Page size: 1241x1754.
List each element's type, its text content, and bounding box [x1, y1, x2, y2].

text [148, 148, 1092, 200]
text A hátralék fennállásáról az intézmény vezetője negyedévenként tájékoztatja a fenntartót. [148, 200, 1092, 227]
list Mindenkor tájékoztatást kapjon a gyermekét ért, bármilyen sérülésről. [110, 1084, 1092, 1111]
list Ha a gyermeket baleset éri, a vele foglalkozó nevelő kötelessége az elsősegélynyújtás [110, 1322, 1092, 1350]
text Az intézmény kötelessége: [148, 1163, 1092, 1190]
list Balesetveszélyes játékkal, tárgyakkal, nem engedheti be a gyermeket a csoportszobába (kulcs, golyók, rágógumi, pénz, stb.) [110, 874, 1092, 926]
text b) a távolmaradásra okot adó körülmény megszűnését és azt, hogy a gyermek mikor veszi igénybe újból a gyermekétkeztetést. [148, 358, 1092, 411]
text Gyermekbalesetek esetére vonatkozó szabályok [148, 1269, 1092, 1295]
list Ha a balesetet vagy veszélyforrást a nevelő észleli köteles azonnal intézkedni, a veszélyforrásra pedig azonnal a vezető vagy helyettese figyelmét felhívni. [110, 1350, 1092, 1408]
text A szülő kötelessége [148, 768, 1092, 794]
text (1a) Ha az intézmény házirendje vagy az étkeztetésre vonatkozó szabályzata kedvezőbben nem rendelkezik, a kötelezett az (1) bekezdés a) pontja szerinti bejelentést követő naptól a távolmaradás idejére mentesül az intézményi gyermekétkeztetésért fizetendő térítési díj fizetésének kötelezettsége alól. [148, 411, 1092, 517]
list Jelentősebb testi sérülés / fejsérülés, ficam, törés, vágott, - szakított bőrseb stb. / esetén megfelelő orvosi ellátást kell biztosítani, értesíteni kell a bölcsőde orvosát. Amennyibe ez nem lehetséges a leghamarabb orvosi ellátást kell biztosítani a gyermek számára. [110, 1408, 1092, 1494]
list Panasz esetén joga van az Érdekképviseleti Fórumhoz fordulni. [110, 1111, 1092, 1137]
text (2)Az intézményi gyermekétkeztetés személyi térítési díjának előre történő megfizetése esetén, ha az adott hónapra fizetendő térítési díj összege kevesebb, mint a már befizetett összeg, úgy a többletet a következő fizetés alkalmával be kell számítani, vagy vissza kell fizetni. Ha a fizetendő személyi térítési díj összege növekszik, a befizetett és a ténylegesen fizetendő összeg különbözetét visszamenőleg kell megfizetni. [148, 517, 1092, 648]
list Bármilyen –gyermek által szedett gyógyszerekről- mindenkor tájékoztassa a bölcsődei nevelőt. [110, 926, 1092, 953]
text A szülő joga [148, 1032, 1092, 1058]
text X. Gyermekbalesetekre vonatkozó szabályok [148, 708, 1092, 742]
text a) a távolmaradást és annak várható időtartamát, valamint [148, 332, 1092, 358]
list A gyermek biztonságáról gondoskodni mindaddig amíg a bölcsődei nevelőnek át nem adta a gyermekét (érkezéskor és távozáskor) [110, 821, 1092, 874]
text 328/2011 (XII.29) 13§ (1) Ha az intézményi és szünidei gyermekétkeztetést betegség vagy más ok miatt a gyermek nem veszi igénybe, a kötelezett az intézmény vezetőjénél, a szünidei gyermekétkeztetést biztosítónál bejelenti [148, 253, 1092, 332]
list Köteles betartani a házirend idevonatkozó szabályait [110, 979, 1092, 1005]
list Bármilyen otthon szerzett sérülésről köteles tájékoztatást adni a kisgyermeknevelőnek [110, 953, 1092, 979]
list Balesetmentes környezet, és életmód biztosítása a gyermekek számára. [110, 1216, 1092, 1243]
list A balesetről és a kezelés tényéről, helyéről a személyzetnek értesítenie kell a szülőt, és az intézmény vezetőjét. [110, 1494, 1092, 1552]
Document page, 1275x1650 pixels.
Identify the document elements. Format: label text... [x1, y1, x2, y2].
------------------------------------------------
Once you have read the records, repeat them all exactly.

Page size: 1241x1754.
List each element's type, its text content, and bounding box [x1, y1, x2, y2].

text [148, 148, 1092, 200]
text A hátralék fennállásáról az intézmény vezetője negyedévenként tájékoztatja a fenntartót. [148, 200, 1092, 227]
list Mindenkor tájékoztatást kapjon a gyermekét ért, bármilyen sérülésről. [110, 1084, 1092, 1111]
list Ha a gyermeket baleset éri, a vele foglalkozó nevelő kötelessége az elsősegélynyújtás [110, 1322, 1092, 1350]
text Az intézmény kötelessége: [148, 1163, 1092, 1190]
list Balesetveszélyes játékkal, tárgyakkal, nem engedheti be a gyermeket a csoportszobába (kulcs, golyók, rágógumi, pénz, stb.) [110, 874, 1092, 926]
text b) a távolmaradásra okot adó körülmény megszűnését és azt, hogy a gyermek mikor veszi igénybe újból a gyermekétkeztetést. [148, 358, 1092, 411]
text Gyermekbalesetek esetére vonatkozó szabályok [148, 1269, 1092, 1295]
list Ha a balesetet vagy veszélyforrást a nevelő észleli köteles azonnal intézkedni, a veszélyforrásra pedig azonnal a vezető vagy helyettese figyelmét felhívni. [110, 1350, 1092, 1408]
text A szülő kötelessége [148, 768, 1092, 794]
text (1a) Ha az intézmény házirendje vagy az étkeztetésre vonatkozó szabályzata kedvezőbben nem rendelkezik, a kötelezett az (1) bekezdés a) pontja szerinti bejelentést követő naptól a távolmaradás idejére mentesül az intézményi gyermekétkeztetésért fizetendő térítési díj fizetésének kötelezettsége alól. [148, 411, 1092, 517]
list Jelentősebb testi sérülés / fejsérülés, ficam, törés, vágott, - szakított bőrseb stb. / esetén megfelelő orvosi ellátást kell biztosítani, értesíteni kell a bölcsőde orvosát. Amennyibe ez nem lehetséges a leghamarabb orvosi ellátást kell biztosítani a gyermek számára. [110, 1408, 1092, 1494]
list Panasz esetén joga van az Érdekképviseleti Fórumhoz fordulni. [110, 1111, 1092, 1137]
text (2)Az intézményi gyermekétkeztetés személyi térítési díjának előre történő megfizetése esetén, ha az adott hónapra fizetendő térítési díj összege kevesebb, mint a már befizetett összeg, úgy a többletet a következő fizetés alkalmával be kell számítani, vagy vissza kell fizetni. Ha a fizetendő személyi térítési díj összege növekszik, a befizetett és a ténylegesen fizetendő összeg különbözetét visszamenőleg kell megfizetni. [148, 517, 1092, 648]
list Bármilyen –gyermek által szedett gyógyszerekről- mindenkor tájékoztassa a bölcsődei nevelőt. [110, 926, 1092, 953]
text A szülő joga [148, 1032, 1092, 1058]
text X. Gyermekbalesetekre vonatkozó szabályok [148, 708, 1092, 742]
text a) a távolmaradást és annak várható időtartamát, valamint [148, 332, 1092, 358]
list A gyermek biztonságáról gondoskodni mindaddig amíg a bölcsődei nevelőnek át nem adta a gyermekét (érkezéskor és távozáskor) [110, 821, 1092, 874]
text 328/2011 (XII.29) 13§ (1) Ha az intézményi és szünidei gyermekétkeztetést betegség vagy más ok miatt a gyermek nem veszi igénybe, a kötelezett az intézmény vezetőjénél, a szünidei gyermekétkeztetést biztosítónál bejelenti [148, 253, 1092, 332]
list Köteles betartani a házirend idevonatkozó szabályait [110, 979, 1092, 1005]
list Bármilyen otthon szerzett sérülésről köteles tájékoztatást adni a kisgyermeknevelőnek [110, 953, 1092, 979]
list Balesetmentes környezet, és életmód biztosítása a gyermekek számára. [110, 1216, 1092, 1243]
list A balesetről és a kezelés tényéről, helyéről a személyzetnek értesítenie kell a szülőt, és az intézmény vezetőjét. [110, 1494, 1092, 1552]
Document page, 1275x1650 pixels.
Identify the document elements. Format: label text... [x1, y1, x2, y2].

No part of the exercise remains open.